WORK REQUIRED: Scan the records below. List lines holding "communication".

■ ■ ■ ■ ■

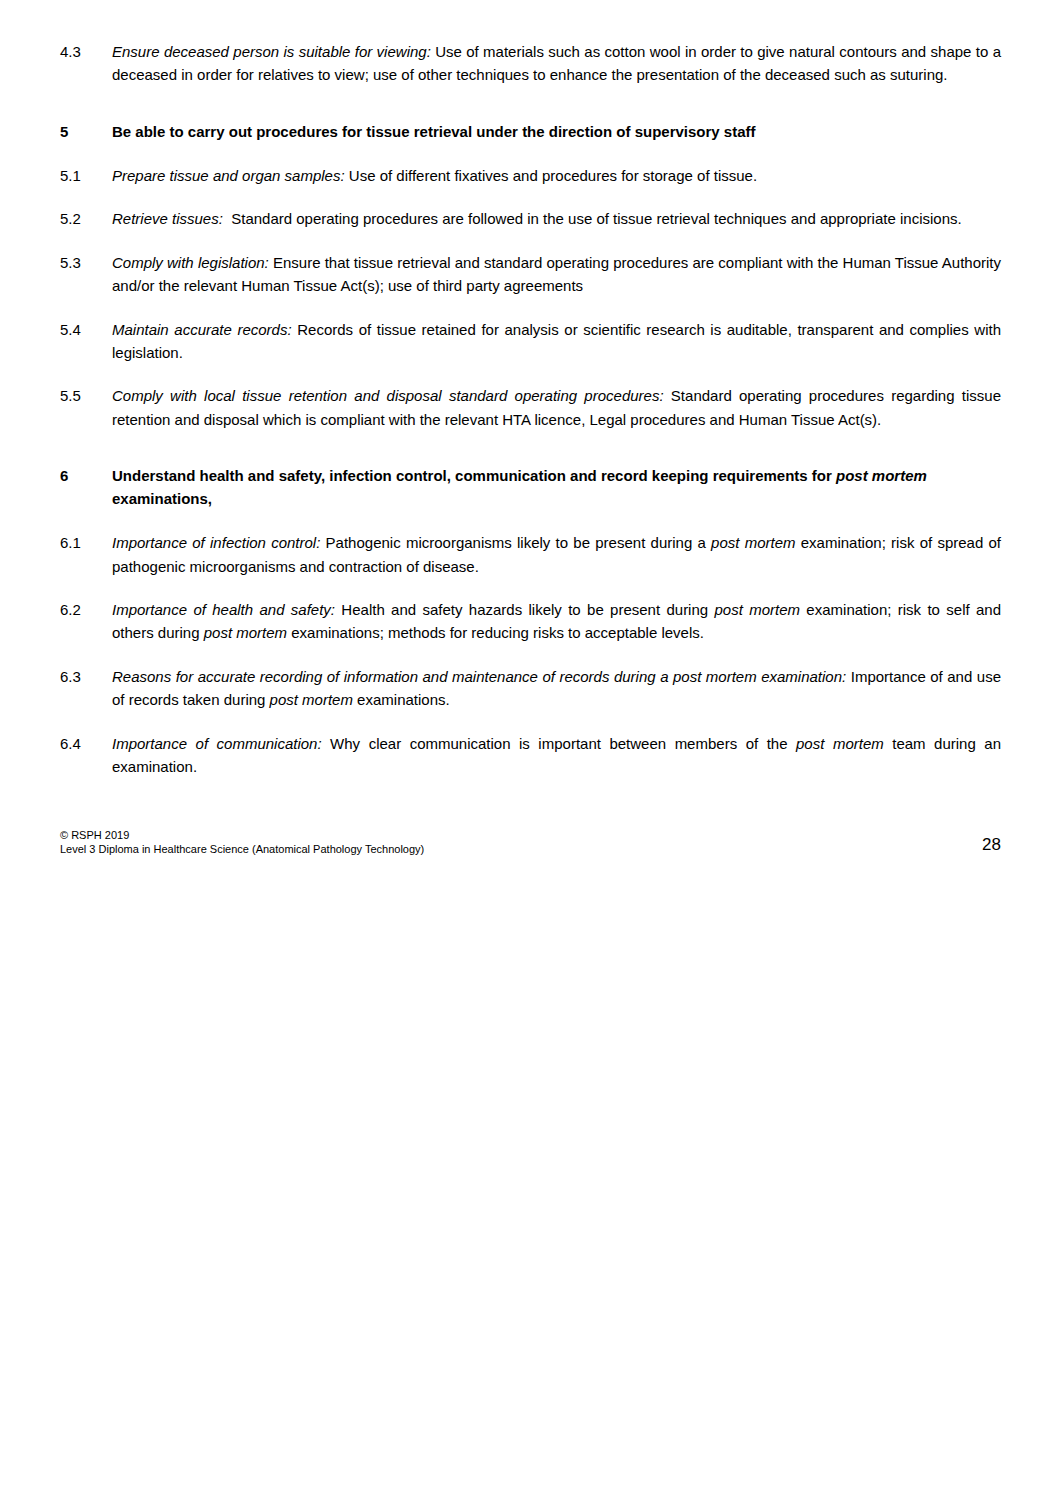4.3
Ensure deceased person is suitable for viewing: Use of materials such as cotton wool in order to give natural contours and shape to a deceased in order for relatives to view; use of other techniques to enhance the presentation of the deceased such as suturing.
5 Be able to carry out procedures for tissue retrieval under the direction of supervisory staff
5.1
Prepare tissue and organ samples: Use of different fixatives and procedures for storage of tissue.
5.2
Retrieve tissues: Standard operating procedures are followed in the use of tissue retrieval techniques and appropriate incisions.
5.3
Comply with legislation: Ensure that tissue retrieval and standard operating procedures are compliant with the Human Tissue Authority and/or the relevant Human Tissue Act(s); use of third party agreements
5.4
Maintain accurate records: Records of tissue retained for analysis or scientific research is auditable, transparent and complies with legislation.
5.5
Comply with local tissue retention and disposal standard operating procedures: Standard operating procedures regarding tissue retention and disposal which is compliant with the relevant HTA licence, Legal procedures and Human Tissue Act(s).
6 Understand health and safety, infection control, communication and record keeping requirements for post mortem examinations,
6.1
Importance of infection control: Pathogenic microorganisms likely to be present during a post mortem examination; risk of spread of pathogenic microorganisms and contraction of disease.
6.2
Importance of health and safety: Health and safety hazards likely to be present during post mortem examination; risk to self and others during post mortem examinations; methods for reducing risks to acceptable levels.
6.3
Reasons for accurate recording of information and maintenance of records during a post mortem examination: Importance of and use of records taken during post mortem examinations.
6.4
Importance of communication: Why clear communication is important between members of the post mortem team during an examination.
© RSPH 2019
Level 3 Diploma in Healthcare Science (Anatomical Pathology Technology)
28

■ ■ ■ ■ ■

WRITTEN SOLUTION:
6 Understand health and safety, infection control, communication and record keeping requirements for post mortem examinations,
Importance of communication: Why clear communication is important between members of the post mortem team during an examination.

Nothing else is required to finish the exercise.